- 2 cups water
- 1 pinch salt
- 1 cup white sugar
- 1/4 cup cornstarch
- 3 large egg whites
- 1 teaspoon vanilla extract
- 1 (9 inch) baked pie shell
- 1 pint heavy cream, whipped
- 1 teaspoon white sugar, or to taste
- 1/2 teaspoon vanilla extract, or to taste
- 1 tablespoon chopped walnuts
- Partially fill the bottom of a double boiler with water, and bring the water to a boil. Pour 2 cups of water into the top of the double boiler with the salt. Place the top of the boiler onto the bottom. Whisk 1 cup of sugar with the cornstarch in a bowl until all lumps are gone, and whisk the mixture into the water until smooth. Cook, whisking constantly, until the mixture is thickened and translucent.
- In a large bowl, beat the egg whites with an electric mixer until they form stiff peaks. Pour in the hot cornstarch mixture in a slow, steady stream, beating constantly, until the mixture is fluffy and forms peaks.
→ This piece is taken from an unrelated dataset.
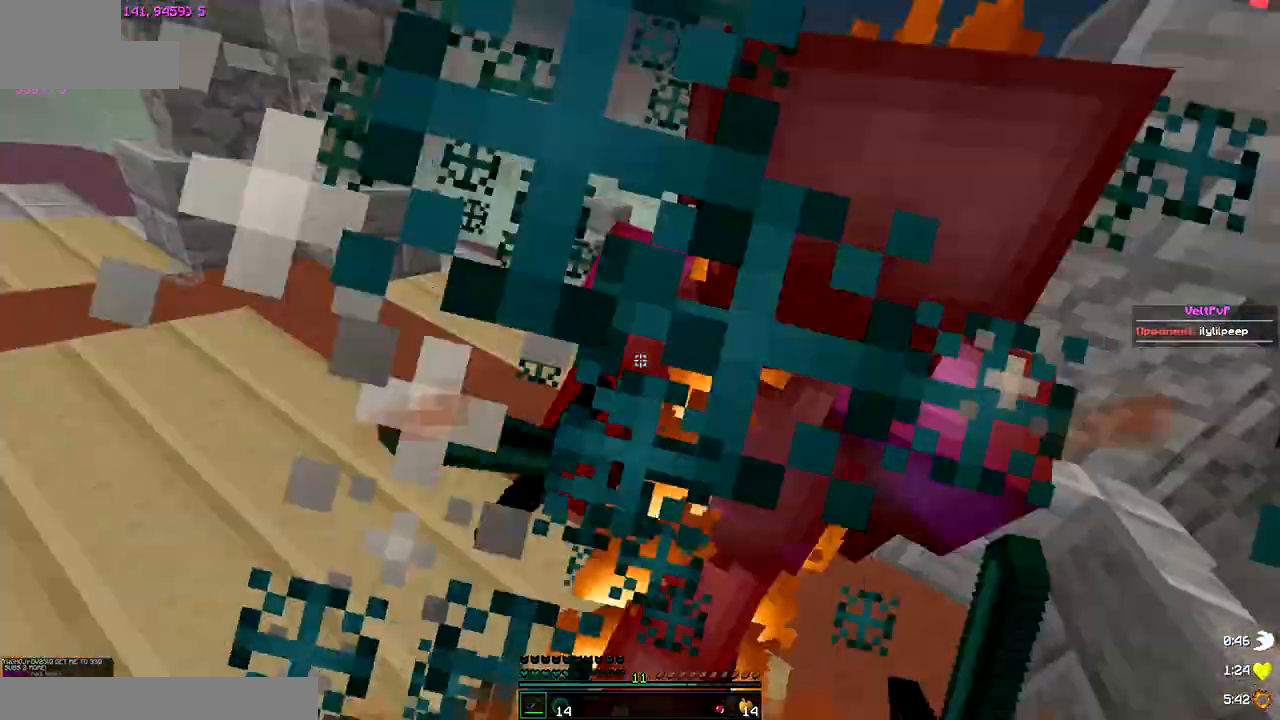
{"keys": ["right", "up"], "events": [[183, "up", "up"], [283, "up", "down"]]}
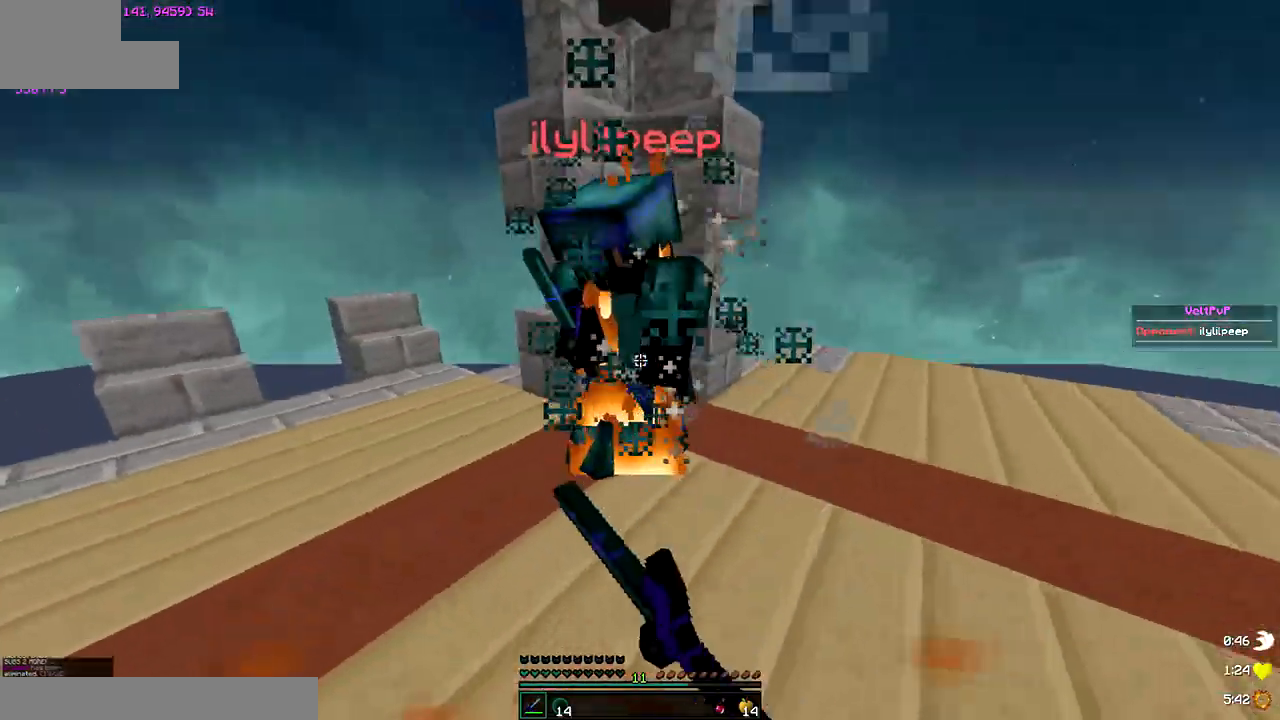
{"keys": ["up"], "events": [[67, "right", "up"]]}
Beat in 1 teaspoon of vanilla extract. Spread the filling into the baked pie shell in an even layer, and chill in refrigerator.
- With an electric mixer, beat the cream with 1 teaspoon of sugar and 1/2 teaspoon of vanilla extract in a large metal bowl until the cream forms soft peaks; frost the pie with decorative swirls and peaks of the whipped cream. Sprinkle pie with chopped walnuts. Refrigerate until serving time.